Work instruction A »
Extract from the SkOnce.h diff below the passage between "-// You can" and "the first time.", inclusive, keeping its wording unchanged.

SK_ONCE for SkData

src/core/SkOnce.h

Index: src/core/SkOnce.h
diff --git a/src/core/SkOnce.h b/src/core/SkOnce.h
index d5dd9d925ba0f413b3922a7ba99a44720d0f7341..ce1507ebac2264d15265b81310876cdcfc47d4e2 100644
--- a/src/core/SkOnce.h
+++ b/src/core/SkOnce.h
@@ -8,51 +8,23 @@
 #ifndef SkOnce_DEFINED
 #define SkOnce_DEFINED
 
-// SkOnce.h defines two macros, DEF_SK_ONCE and SK_ONCE.
-// You can use these macros together to create a threadsafe block of code that
-// runs at most once, no matter how many times you call it.  This is
-// particularly useful for lazy singleton initialization.  E.g.
-//
-// DEF_SK_ONCE(set_up_my_singleton, SingletonType* singleton) {
-//   // Code in this block will run at most once.
-//   *singleton = new Singleton(...);
-// }
-// ...
-// const Singleton& getSingleton() {
-//   static Singleton* singleton = NULL;
-//   // Always call SK_ONCE.  It's very cheap to call after the first time.
-//   SK_ONCE(set_up_my_singleton, singleton);
-//   SkASSERT(NULL != singleton);
-//   return *singleton;
-// }
-//
-// OnceTest.cpp also should serve as another simple example.

Entries shown »
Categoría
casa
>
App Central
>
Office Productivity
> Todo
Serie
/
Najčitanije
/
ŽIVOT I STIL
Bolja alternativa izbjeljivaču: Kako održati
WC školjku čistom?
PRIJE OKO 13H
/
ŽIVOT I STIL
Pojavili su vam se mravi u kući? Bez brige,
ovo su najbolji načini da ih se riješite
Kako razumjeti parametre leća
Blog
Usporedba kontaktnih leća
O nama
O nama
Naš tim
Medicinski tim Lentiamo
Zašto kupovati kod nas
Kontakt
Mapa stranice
...
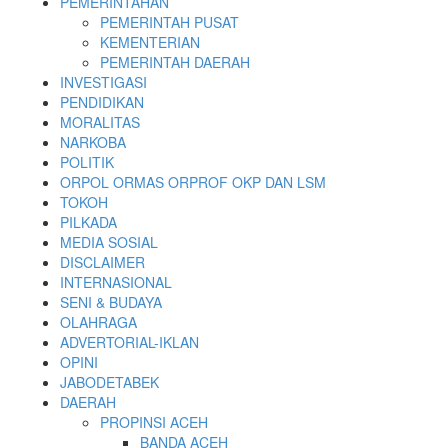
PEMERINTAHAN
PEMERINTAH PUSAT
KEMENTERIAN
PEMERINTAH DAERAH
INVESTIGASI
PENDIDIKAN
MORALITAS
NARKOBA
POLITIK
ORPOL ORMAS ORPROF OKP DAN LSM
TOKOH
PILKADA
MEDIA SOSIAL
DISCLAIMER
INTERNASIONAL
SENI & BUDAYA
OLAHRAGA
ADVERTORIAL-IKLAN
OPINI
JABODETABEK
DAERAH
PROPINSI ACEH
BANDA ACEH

Work instruction B »
Pull out every line in the rows above that contains the string "leća". Matching is case-sensitive.

Reply A »
-// You can use these macros together to create a threadsafe block of code that
-// runs at most once, no matter how many times you call it.  This is
-// particularly useful for lazy singleton initialization.  E.g.
-//
-// DEF_SK_ONCE(set_up_my_singleton, SingletonType* singleton) {
-//   // Code in this block will run at most once.
-//   *singleton = new Singleton(...);
-// }
-// ...
-// const Singleton& getSingleton() {
-//   static Singleton* singleton = NULL;
-//   // Always call SK_ONCE.  It's very cheap to call after the first time.

Reply B »
Kako razumjeti parametre leća
Usporedba kontaktnih leća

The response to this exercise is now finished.